Birx also faced criticism after it was learned that in the summer of 2020, she played a key role in pressuring the Centers for Disease Control and Prevention to release guidance for schools to reopen despite surging coronavirus cases.
That revelation came as the CDC walked back its cautious guidance on reopening schools, after criticism from Trump.
Read more: Trump's threat to bolt from the Republican Party could spark a serious legal fight over his 'gold mine' list of supporters who have helped fill the GOP coffers with billions of dollars
Trump eventually also became displeased with Birx after she raised alarms about surging cases later in the summer.
After House Speaker Nancy Pelosi said Birx "enabled" Trump and has not done enough to confront his misguided claims about the coronavirus, Trump attacked Birx claiming she was only speaking of the surging cases to appease Pelosi, Insider previously reported.

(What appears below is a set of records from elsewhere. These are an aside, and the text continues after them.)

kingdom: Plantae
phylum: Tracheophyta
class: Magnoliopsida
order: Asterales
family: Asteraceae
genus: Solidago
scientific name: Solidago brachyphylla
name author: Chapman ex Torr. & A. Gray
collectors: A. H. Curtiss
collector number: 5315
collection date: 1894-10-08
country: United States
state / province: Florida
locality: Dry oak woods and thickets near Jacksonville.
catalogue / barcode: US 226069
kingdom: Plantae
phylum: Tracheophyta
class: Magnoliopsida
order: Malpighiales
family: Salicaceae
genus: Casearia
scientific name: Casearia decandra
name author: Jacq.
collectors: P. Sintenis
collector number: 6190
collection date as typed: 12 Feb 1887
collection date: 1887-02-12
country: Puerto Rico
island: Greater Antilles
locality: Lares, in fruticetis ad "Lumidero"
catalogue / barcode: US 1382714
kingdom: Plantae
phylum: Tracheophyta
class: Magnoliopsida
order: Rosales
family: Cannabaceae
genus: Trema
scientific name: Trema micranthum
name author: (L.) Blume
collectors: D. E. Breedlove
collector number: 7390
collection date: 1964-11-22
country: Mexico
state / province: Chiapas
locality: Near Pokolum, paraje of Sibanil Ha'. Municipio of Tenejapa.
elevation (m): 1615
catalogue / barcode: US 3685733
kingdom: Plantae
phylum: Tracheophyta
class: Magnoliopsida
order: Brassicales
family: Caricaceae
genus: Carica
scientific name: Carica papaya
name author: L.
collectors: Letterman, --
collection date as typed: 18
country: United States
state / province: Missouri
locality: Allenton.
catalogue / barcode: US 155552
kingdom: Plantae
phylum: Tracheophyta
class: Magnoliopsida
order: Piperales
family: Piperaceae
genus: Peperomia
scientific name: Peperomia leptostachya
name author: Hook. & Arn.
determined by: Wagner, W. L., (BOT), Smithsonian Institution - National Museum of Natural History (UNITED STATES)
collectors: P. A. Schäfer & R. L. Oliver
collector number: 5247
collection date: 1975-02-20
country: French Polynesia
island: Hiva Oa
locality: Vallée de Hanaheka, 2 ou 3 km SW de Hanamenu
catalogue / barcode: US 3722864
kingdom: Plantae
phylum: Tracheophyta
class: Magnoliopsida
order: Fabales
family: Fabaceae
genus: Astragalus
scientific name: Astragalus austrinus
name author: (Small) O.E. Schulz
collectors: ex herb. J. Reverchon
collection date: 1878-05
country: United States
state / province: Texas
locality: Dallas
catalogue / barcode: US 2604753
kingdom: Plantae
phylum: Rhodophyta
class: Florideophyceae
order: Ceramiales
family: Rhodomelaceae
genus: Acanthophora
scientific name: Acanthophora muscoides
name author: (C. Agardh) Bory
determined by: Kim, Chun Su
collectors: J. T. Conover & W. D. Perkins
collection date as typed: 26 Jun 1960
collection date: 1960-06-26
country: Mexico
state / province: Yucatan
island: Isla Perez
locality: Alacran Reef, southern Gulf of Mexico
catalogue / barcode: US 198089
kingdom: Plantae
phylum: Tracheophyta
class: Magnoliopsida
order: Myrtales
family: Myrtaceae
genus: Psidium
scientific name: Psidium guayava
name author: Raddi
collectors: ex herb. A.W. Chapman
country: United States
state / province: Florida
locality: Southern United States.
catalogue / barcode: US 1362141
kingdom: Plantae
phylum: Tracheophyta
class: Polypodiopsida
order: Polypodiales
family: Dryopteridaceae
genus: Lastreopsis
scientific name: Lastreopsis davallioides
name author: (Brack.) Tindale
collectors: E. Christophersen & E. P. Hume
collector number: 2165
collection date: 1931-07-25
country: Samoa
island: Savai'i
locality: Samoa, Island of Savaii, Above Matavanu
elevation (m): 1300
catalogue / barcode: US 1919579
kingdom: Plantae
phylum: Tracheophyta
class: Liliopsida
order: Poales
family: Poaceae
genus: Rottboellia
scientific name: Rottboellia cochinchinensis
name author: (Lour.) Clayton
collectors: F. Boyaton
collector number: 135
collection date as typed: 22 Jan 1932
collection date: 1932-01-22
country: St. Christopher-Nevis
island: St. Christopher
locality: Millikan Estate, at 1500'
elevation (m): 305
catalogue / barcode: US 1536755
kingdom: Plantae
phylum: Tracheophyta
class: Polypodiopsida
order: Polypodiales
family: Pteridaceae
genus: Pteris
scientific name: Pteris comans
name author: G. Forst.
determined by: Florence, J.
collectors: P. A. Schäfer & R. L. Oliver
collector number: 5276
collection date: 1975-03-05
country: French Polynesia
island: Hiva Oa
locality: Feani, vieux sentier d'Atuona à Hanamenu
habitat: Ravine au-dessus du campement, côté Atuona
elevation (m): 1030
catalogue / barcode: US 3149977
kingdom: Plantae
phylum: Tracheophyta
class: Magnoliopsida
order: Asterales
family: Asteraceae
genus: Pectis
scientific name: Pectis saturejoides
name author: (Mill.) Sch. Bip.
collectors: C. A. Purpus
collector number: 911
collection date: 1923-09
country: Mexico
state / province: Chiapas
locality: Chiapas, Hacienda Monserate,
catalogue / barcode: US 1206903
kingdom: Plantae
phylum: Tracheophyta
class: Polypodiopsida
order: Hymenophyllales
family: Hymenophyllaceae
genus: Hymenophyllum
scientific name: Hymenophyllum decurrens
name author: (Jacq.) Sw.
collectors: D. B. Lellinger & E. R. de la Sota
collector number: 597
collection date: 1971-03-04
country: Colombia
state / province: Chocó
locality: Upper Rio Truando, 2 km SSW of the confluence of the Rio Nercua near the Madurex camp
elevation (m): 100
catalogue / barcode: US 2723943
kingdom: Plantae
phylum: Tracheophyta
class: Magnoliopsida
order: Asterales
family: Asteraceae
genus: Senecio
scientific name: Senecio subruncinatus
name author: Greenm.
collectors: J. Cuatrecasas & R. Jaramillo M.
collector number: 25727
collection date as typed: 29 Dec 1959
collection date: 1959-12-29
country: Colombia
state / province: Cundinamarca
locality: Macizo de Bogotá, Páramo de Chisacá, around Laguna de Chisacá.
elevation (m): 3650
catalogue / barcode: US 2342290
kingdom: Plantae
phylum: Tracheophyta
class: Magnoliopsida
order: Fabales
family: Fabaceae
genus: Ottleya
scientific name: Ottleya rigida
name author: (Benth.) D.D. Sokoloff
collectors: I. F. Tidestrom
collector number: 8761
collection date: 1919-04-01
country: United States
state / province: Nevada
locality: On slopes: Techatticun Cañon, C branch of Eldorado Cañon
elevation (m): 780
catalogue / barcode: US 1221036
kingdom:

"So Crazy Nancy Pelosi said horrible things about Dr. Deborah Birx, going after her because she was too positive on the very good job we are doing on combatting the China Virus, including Vaccines & Therapeutics," Trump said in a tweet on August 3. "In order to counter Nancy, Deborah took the bait & hit us. Pathetic!"
Birx again would counter Trump's false notion that the US would turn a corner with COVID-19 cases in November, warning that without "much more aggressive action" the pandemic could enter the "most deadly phase" yet.
Last month, Birx announced her plan to retire, but said she was open to helping President Joe Biden's administration.
So far, close to 25 million people have been infected with COVID-19 in the US, and at least 414,000 have died, according to data from Johns Hopkins University.